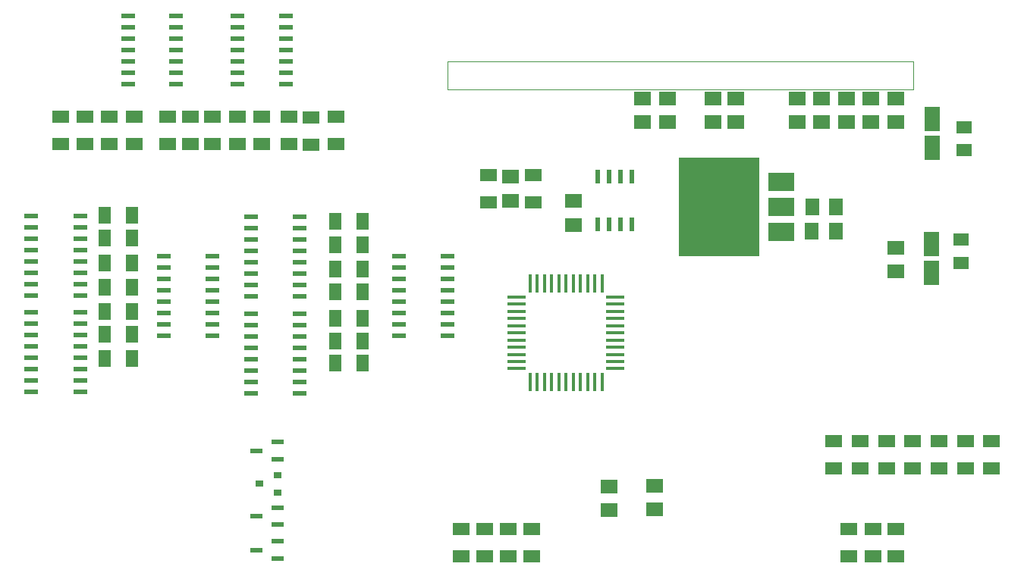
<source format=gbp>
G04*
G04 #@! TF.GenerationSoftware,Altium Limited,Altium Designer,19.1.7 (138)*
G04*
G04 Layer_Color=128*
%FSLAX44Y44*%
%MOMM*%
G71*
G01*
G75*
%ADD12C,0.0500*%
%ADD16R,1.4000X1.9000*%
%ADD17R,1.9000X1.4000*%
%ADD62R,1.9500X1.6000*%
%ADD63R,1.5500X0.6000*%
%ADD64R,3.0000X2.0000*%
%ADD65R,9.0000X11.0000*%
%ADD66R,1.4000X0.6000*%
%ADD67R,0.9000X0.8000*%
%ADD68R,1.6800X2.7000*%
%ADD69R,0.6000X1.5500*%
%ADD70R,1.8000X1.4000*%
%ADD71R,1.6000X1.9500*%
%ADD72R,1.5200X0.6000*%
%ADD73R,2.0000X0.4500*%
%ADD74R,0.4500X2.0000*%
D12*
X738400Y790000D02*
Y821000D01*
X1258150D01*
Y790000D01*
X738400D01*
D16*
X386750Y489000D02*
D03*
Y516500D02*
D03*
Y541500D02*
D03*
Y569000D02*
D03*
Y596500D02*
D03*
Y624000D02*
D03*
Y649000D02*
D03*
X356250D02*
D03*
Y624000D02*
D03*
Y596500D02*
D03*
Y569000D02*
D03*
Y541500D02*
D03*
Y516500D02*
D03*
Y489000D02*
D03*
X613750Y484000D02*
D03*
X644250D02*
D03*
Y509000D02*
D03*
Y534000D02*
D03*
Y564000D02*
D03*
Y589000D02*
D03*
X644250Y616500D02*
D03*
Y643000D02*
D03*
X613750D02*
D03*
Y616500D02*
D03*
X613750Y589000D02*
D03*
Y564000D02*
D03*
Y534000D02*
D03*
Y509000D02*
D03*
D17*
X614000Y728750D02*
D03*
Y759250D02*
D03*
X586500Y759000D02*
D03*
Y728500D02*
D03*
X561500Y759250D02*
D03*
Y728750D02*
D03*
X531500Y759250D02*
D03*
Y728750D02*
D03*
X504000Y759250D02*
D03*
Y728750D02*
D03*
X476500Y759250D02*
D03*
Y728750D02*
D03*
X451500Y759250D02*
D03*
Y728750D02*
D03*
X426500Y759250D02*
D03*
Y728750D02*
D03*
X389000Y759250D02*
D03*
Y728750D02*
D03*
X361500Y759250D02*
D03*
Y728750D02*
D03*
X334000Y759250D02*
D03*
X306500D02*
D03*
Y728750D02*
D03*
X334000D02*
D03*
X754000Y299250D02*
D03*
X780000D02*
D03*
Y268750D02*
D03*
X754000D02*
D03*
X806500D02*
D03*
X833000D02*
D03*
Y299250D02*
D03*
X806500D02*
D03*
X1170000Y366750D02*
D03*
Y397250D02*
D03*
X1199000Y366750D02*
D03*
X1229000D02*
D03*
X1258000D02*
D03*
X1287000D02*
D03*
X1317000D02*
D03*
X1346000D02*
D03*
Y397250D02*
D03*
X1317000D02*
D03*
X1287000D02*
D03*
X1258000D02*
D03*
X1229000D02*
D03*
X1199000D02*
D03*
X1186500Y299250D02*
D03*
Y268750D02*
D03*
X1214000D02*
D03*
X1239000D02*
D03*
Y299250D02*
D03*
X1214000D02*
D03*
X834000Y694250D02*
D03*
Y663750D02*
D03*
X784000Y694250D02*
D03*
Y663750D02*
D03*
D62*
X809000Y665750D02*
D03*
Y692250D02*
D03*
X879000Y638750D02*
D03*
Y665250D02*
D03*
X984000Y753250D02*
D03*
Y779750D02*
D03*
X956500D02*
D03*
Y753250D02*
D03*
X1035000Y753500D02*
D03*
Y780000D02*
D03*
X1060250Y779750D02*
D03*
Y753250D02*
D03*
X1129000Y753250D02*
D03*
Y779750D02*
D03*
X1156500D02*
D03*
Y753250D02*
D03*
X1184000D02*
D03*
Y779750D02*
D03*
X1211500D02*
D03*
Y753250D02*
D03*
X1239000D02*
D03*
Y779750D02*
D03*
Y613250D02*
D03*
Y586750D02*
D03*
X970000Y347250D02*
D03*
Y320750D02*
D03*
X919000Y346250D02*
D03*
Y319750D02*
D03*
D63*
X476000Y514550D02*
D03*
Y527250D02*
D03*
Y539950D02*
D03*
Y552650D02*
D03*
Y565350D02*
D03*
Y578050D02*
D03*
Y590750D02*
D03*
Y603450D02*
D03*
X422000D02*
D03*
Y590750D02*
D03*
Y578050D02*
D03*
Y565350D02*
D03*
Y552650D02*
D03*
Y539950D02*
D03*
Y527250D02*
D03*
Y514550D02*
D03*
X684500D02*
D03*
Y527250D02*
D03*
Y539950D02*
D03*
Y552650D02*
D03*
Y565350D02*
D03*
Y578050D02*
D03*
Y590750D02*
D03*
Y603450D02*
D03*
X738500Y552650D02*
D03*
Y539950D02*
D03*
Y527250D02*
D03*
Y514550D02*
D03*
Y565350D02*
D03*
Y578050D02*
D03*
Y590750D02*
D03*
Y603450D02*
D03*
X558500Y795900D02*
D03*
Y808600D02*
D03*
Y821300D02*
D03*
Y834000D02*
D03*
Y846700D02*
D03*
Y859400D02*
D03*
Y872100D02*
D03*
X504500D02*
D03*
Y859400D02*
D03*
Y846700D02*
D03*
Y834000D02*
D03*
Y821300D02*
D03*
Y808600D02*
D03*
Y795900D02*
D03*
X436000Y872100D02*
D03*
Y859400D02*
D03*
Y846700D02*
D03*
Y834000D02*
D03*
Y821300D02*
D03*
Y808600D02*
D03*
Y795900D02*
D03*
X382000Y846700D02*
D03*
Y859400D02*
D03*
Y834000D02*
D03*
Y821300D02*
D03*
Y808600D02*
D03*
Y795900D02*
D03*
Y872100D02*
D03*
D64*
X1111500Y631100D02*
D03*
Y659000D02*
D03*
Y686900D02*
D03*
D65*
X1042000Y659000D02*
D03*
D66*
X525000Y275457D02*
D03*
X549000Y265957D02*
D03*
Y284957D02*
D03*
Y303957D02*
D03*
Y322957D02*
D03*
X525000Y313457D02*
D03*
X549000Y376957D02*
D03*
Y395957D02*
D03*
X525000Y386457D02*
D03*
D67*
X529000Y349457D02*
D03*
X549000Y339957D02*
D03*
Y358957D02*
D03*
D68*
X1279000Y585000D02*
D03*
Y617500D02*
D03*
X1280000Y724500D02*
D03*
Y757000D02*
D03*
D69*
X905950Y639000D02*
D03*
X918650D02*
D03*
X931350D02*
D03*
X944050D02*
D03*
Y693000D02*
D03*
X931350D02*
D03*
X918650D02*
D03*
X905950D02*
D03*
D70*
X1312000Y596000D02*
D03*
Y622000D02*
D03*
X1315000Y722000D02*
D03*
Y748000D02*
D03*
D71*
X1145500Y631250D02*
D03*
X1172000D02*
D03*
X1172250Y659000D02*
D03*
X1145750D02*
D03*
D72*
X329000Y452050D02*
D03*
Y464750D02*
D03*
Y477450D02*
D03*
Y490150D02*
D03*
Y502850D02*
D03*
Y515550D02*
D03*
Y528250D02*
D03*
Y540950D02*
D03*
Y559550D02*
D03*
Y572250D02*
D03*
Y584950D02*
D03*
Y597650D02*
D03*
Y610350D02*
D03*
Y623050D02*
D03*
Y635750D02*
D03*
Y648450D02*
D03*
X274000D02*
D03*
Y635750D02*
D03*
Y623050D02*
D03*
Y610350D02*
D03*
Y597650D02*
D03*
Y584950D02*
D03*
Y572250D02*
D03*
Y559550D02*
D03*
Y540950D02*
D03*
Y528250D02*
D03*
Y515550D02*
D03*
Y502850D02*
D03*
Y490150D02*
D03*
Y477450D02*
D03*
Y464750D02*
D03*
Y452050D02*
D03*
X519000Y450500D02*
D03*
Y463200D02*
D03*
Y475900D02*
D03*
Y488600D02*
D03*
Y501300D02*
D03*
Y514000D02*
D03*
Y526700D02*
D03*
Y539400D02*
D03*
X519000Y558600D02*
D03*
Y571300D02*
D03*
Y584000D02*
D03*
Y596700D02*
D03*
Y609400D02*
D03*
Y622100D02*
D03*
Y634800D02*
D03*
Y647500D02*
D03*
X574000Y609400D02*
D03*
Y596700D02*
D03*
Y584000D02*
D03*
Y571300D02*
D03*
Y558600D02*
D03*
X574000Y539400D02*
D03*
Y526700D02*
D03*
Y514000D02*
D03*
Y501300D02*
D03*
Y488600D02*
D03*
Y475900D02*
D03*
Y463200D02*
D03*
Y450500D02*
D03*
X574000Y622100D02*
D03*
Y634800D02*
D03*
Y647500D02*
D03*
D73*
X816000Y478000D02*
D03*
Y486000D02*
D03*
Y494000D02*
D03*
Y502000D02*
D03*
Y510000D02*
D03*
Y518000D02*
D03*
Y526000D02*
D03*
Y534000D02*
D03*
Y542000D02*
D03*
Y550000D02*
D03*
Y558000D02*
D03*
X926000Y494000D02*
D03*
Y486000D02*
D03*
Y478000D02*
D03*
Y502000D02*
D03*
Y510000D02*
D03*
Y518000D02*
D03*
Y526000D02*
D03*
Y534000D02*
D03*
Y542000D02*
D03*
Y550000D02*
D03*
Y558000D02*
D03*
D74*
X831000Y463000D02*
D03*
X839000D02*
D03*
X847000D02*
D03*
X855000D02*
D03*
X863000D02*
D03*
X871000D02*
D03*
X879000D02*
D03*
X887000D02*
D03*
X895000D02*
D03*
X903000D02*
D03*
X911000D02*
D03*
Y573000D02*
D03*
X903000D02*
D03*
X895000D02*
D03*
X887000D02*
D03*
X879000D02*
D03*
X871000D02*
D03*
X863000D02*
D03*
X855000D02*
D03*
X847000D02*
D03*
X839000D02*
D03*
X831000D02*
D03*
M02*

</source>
● ● ●
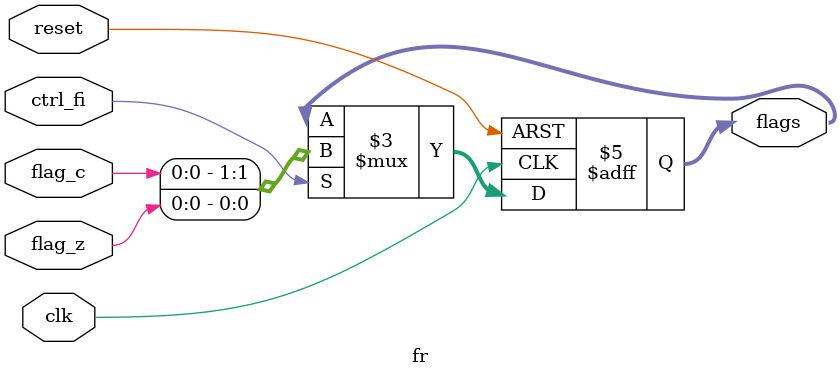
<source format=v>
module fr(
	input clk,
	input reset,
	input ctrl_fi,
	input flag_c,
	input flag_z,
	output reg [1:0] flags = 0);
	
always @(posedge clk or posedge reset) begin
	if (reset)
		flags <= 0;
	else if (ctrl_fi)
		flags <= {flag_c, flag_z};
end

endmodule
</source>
● ● ●
GOAL OF THE EXERCISE
Find the word "input" in the data and show each line that holds it.

REPLY
	input clk,
	input reset,
	input ctrl_fi,
	input flag_c,
	input flag_z,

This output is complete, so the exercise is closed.